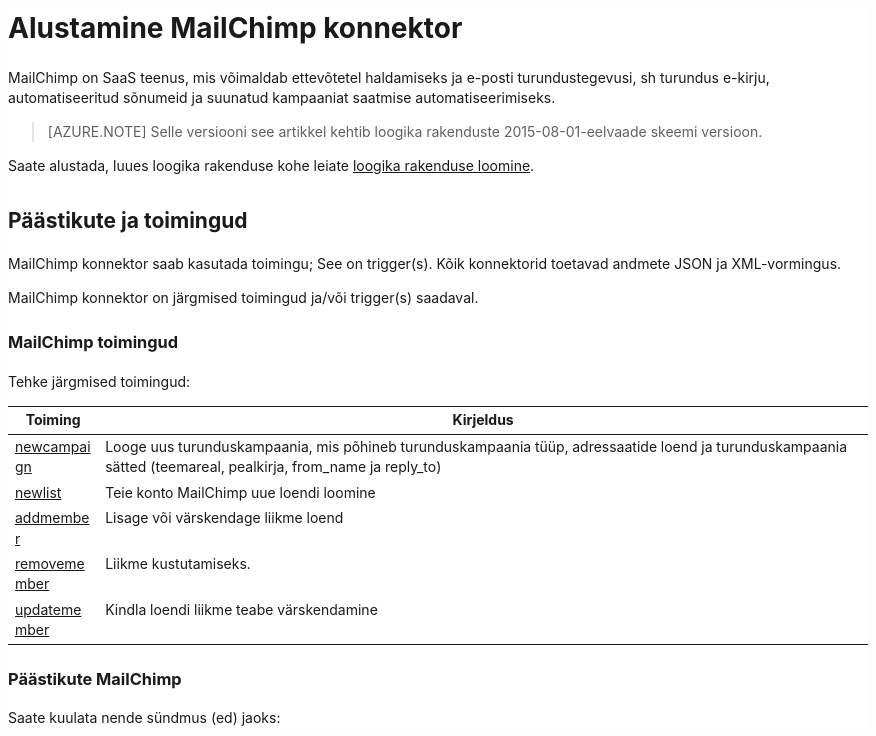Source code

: <properties
pageTitle="MailChimp | Microsoft Azure'i"
description="Loogika rakenduste teenusega Azure'i rakenduse loomisel. MailChimp on SaaS teenus, mis võimaldab ettevõtetel haldamiseks ja e-posti turunduskampaaniate, sh turundus e-kirju, automatiseeritud sõnumeid ja sihtarvutites kampaaniat saatmise automatiseerimiseks."
services="logic-apps"
documentationCenter=".net,nodejs,java"  
authors="msftman"
manager="erikre"
editor=""
tags="connectors" />

<tags
ms.service="logic-apps"
ms.devlang="multiple"
ms.topic="article"
ms.tgt_pltfrm="na"
ms.workload="integration"
ms.date="08/18/2016"
ms.author="deonhe"/>

# <a name="get-started-with-the-mailchimp-connector"></a>Alustamine MailChimp konnektor

MailChimp on SaaS teenus, mis võimaldab ettevõtetel haldamiseks ja e-posti turundustegevusi, sh turundus e-kirju, automatiseeritud sõnumeid ja suunatud kampaaniat saatmise automatiseerimiseks.


>[AZURE.NOTE] Selle versiooni see artikkel kehtib loogika rakenduste 2015-08-01-eelvaade skeemi versioon.

Saate alustada, luues loogika rakenduse kohe leiate [loogika rakenduse loomine](../app-service-logic/app-service-logic-create-a-logic-app.md).

## <a name="triggers-and-actions"></a>Päästikute ja toimingud

MailChimp konnektor saab kasutada toimingu; See on trigger(s). Kõik konnektorid toetavad andmete JSON ja XML-vormingus.

 MailChimp konnektor on järgmised toimingud ja/või trigger(s) saadaval.

### <a name="mailchimp-actions"></a>MailChimp toimingud
Tehke järgmised toimingud:

|Toiming|Kirjeldus|
|--- | ---|
|[newcampaign](connectors-create-api-mailchimp.md#newcampaign)|Looge uus turunduskampaania, mis põhineb turunduskampaania tüüp, adressaatide loend ja turunduskampaania sätted (teemareal, pealkirja, from_name ja reply_to)|
|[newlist](connectors-create-api-mailchimp.md#newlist)|Teie konto MailChimp uue loendi loomine|
|[addmember](connectors-create-api-mailchimp.md#addmember)|Lisage või värskendage liikme loend|
|[removemember](connectors-create-api-mailchimp.md#removemember)|Liikme kustutamiseks.|
|[updatemember](connectors-create-api-mailchimp.md#updatemember)|Kindla loendi liikme teabe värskendamine|
### <a name="mailchimp-triggers"></a>Päästikute MailChimp
Saate kuulata nende sündmus (ed) jaoks:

§ **EXERCISE DETAILS**
Gather each line of the records holding the string "apps".

§ **WRITTEN ANSWER**
services="logic-apps"
ms.service="logic-apps"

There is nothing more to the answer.